After the war, the family moved to McCredie Springs, a small community east of Oakridge, where C.B. Mims worked on the Southern Pacific Railroad. The Mims family arrived in Eugene in 1947. A skilled millwright, C.B. Mims hoped to take advantage of the post-World War II timber boom by finding a job at one of the many lumber mills, but work in mills was scarce due to racial discrimination, so he became a busboy at the Osburn Hotel. Joe E. Earley Sr., the owner of the Osburn Hotel, guaranteed C.B. Mims lifetime employment.

Due to racial segregation, the Mims were forced to live north of the Willamette River in what was then called the Ferry Street Village. The Mims family occupied a dirt-floor shack in this segregated community for two years. While C.B. Mims worked at the Osburn Hotel, Annie Mims picked beans and other crops to help support the family. The Mims family was the first African American family to move across the river into Eugene after Joe E. Earley Sr. sponsored the purchase of the two houses where they stayed. They lived in the house at the back of the lot, while the house in front was used by African Americans who were denied lodging in the rest of the city. Shortly after they moved in, a petition was started by a neighbor to demand that they leave, but this petition received little support.

During the Civil Rights era Annie Mims and her son Willie protested discriminatory housing practices in Eugene. In the 1960s, loans and employment for African Americans were still hard to come by, and the first loan the Mims received after the one provided by Earley Sr. came from the federal government to restore the Mims House.

== Racial segregation in Eugene==
In the United States, Jim Crow laws affected the ability of Black people to travel safely. White supremacists aimed to prevent travel through violence and intimidation. Black travelers were subject to racial profiling that could escalate to violence. Oregon broadly has a history of racism. Its 1857 constitution included an exclusion clause that prevented Black people and people of color from settling in the state.

The Negro Motorist Green Book was published to show places where Black motorists could stay safely.

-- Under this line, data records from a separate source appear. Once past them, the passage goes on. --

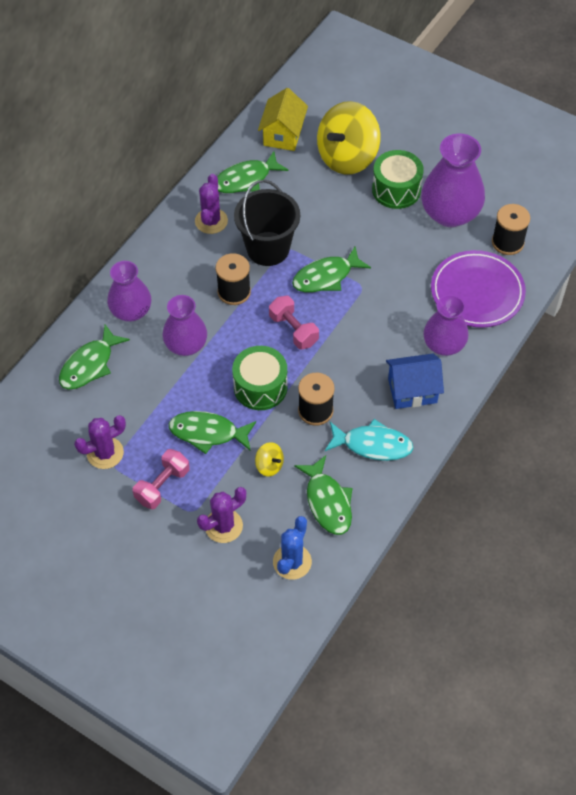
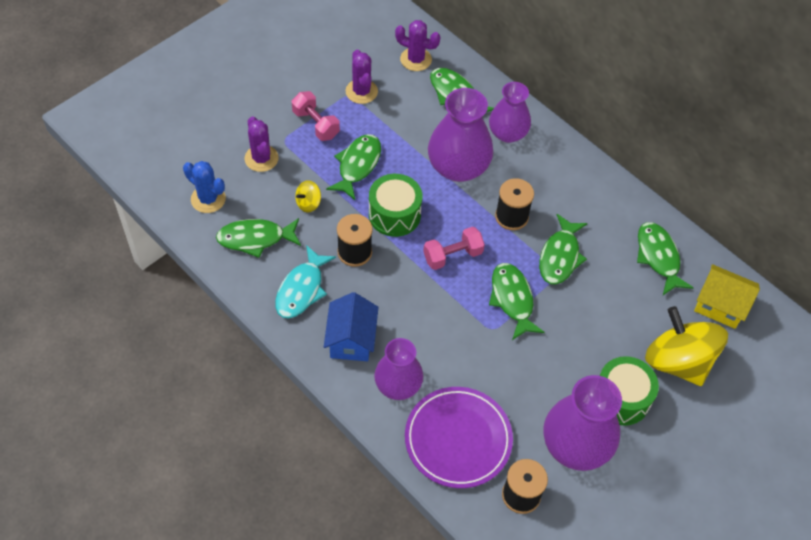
camera: 100 degrees right, 0 degrees up
purple vase [163,295,207,356] -> purple vase [428,88,493,182], size x1.51
purple cactus [195,174,228,234] -> purple cactus moved to [395,20,440,71]
black bucket [234,180,300,266] -> green fish [539,214,588,285]

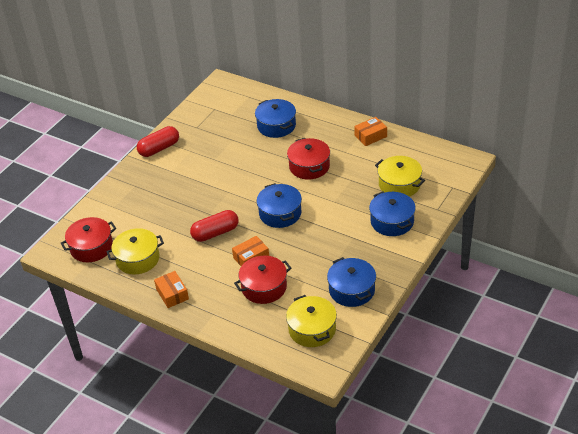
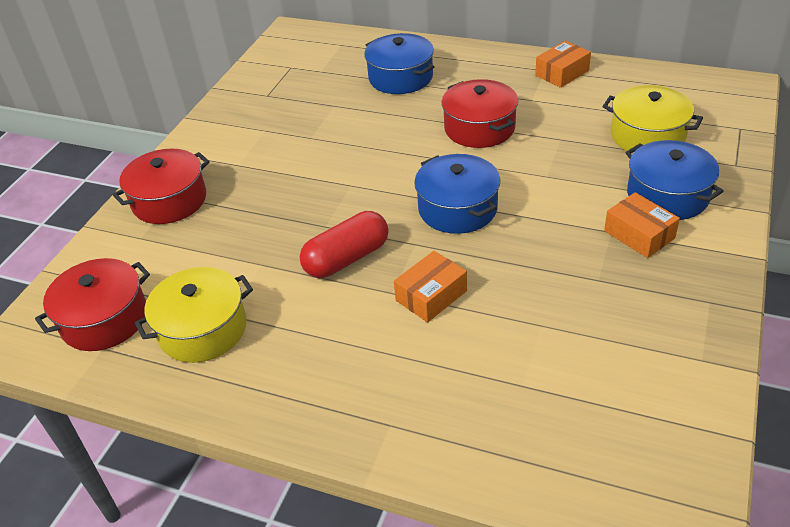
camera: 10 degrees left, 0 degrees up
red capsule [137,126,179,157] -> none
orange box [154,271,189,308] -> orange box moved to [604,192,680,258]
red pot [234,256,291,304] -> red pot moved to [113,149,210,224]
yellow pot [286,295,337,347] -> none
blue pot [327,257,376,307] -> none

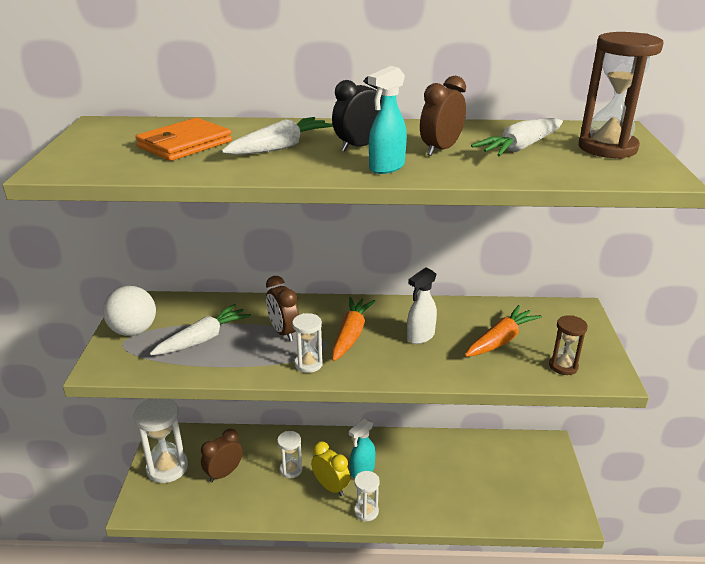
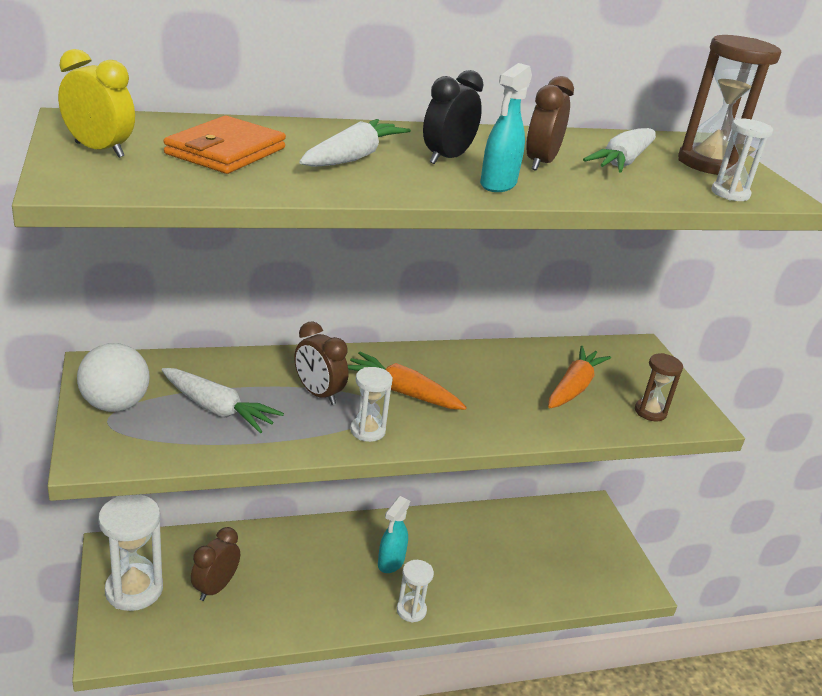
camera: 20 degrees left, 0 degrees up
white carrot [150,304,251,355] -> white carrot turned 90 degrees clockwise [162,368,284,433]
white hourglass [277,431,303,478] -> white hourglass moved to [711,118,773,201]
yellow clock [311,441,350,496] -> yellow clock moved to [58,49,135,158]
orange carrot [332,297,376,361] -> orange carrot turned 60 degrees counterclockwise [348,352,467,410]
white spray bottle [407,268,437,344] -> none

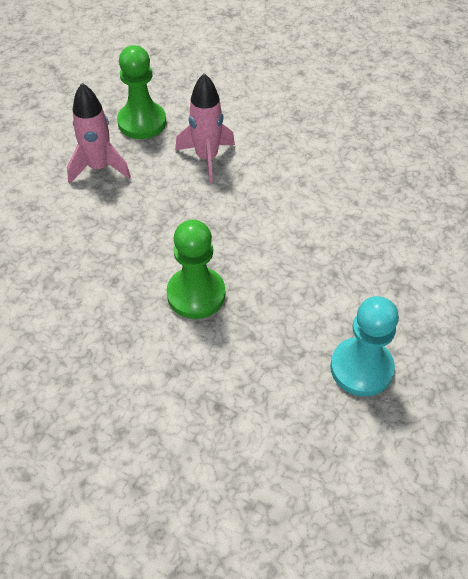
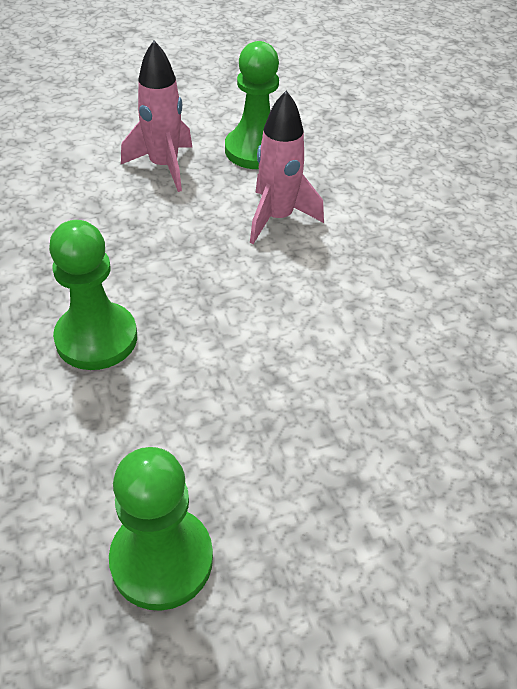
camera: 40 degrees right, 5 degrees down
turquoise pawn [330,296,399,396] -> green pawn [109,447,213,611]

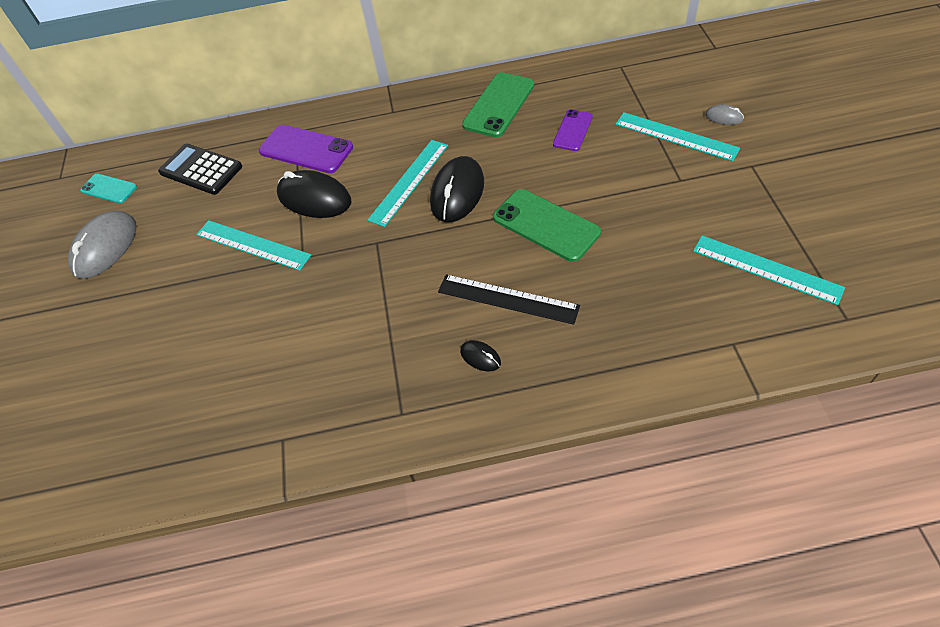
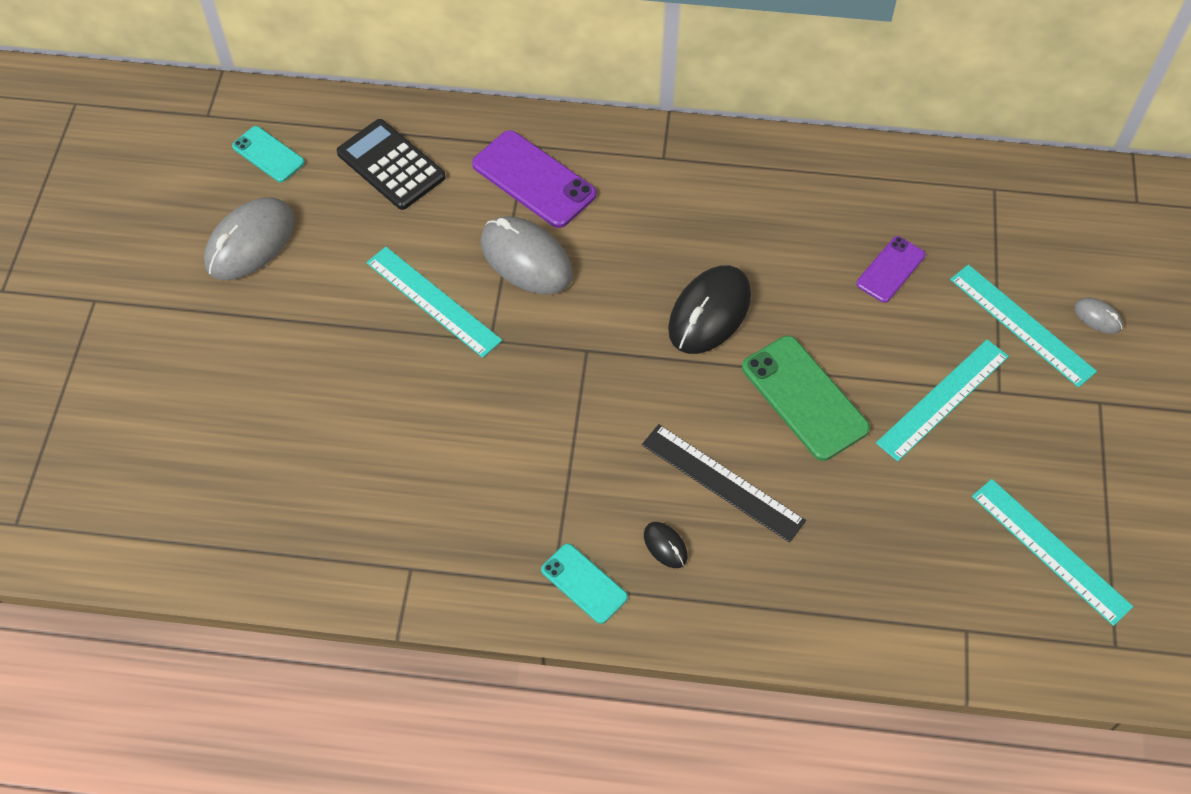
camera: 10 degrees right, 5 degrees up
black mouse [277,170,351,218] -> grey mouse [480,216,573,294]
turquoise ruler [368,140,448,227] -> turquoise ruler moved to [876,339,1009,462]
green phone [462,72,534,138] -> none
none -> turquoise phone [541,543,628,624]

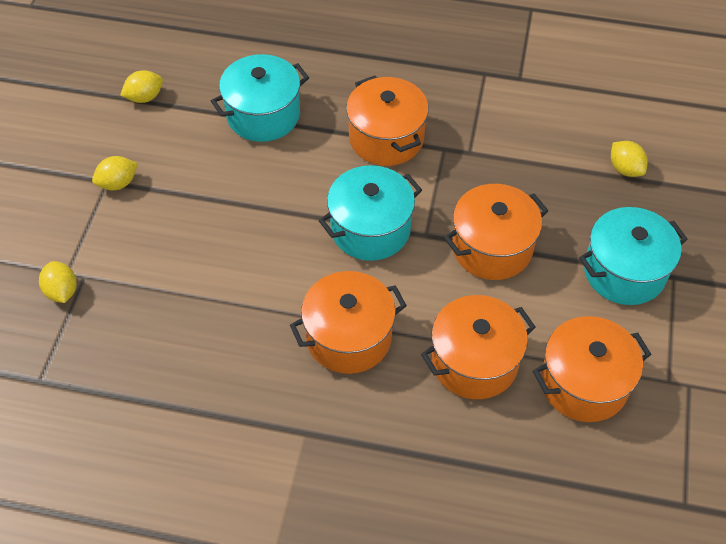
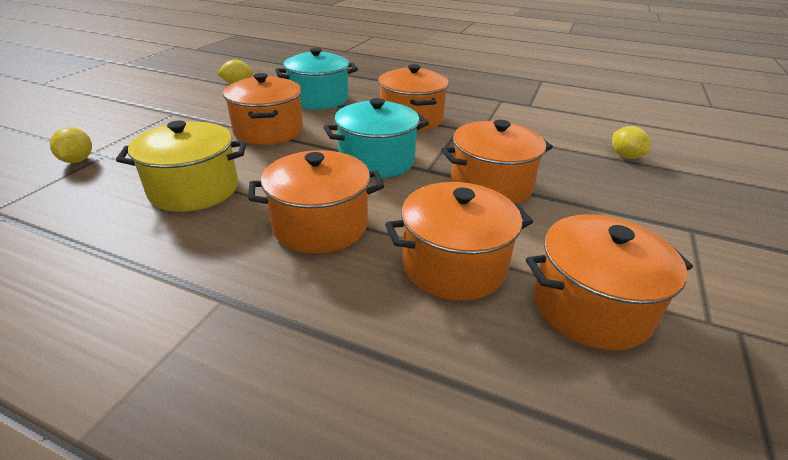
camera: 10 degrees right, 20 degrees down
yellow lemon [92,156,138,191] -> none
turquoise pot [579,207,688,305] -> none
none -> yellow pot [116,121,246,212]
none -> orange pot [223,73,303,145]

The Mims House functioned unofficially as such a safe place. Eugene was a notorious "sundown town", a place that engaged in racial segregation either through legal discrimination or through intimidation and violence. As with other U.S. cities, Eugene also had historically racist housing practices such as Redlining and racially restrictive covenants.

Eugene residents engaged in racialized discrimination and violence in attempts to prevent Black people from settling in the region. Eugene was also known as a town that had strong ties to the Ku Klux Klan. On top of Skinner Butte, near the Mims House, the Klan burned crosses to intimidate Black residents and visitors. This racial violence was experienced by students at the local University of Oregon. Black athletes in the university's programs were housed in the Mims house at times because the dormitories were segregated.

The Mims purchased the house they used as a safe haven in 1948. The Mims House provided lodging for Black visitors to Eugene until 1966, and Black celebrities such as Nat King Cole, Ella Fitzgerald, Louis Armstrong, and Paul Robeson stayed there.

== Community uses of the Mims House ==
The Mims family, along with several other African American families including that of Lyllye Reynolds-Parker, helped found the St. Mark's Christian Methodist Episcopal Church in Eugene. Their family home was used as a meeting place and event center for the church with meetings, socials, and benefit dinners being held there. Currently, the Mims property is leased by the Eugene-Springfield branch of the National Association for the Advancement of Colored People, which is headquartered there and holds events for the community and advocacy at the Mims House. During COVID-19, the Mims House also served as a food pantry and vaccination clinic for the local community.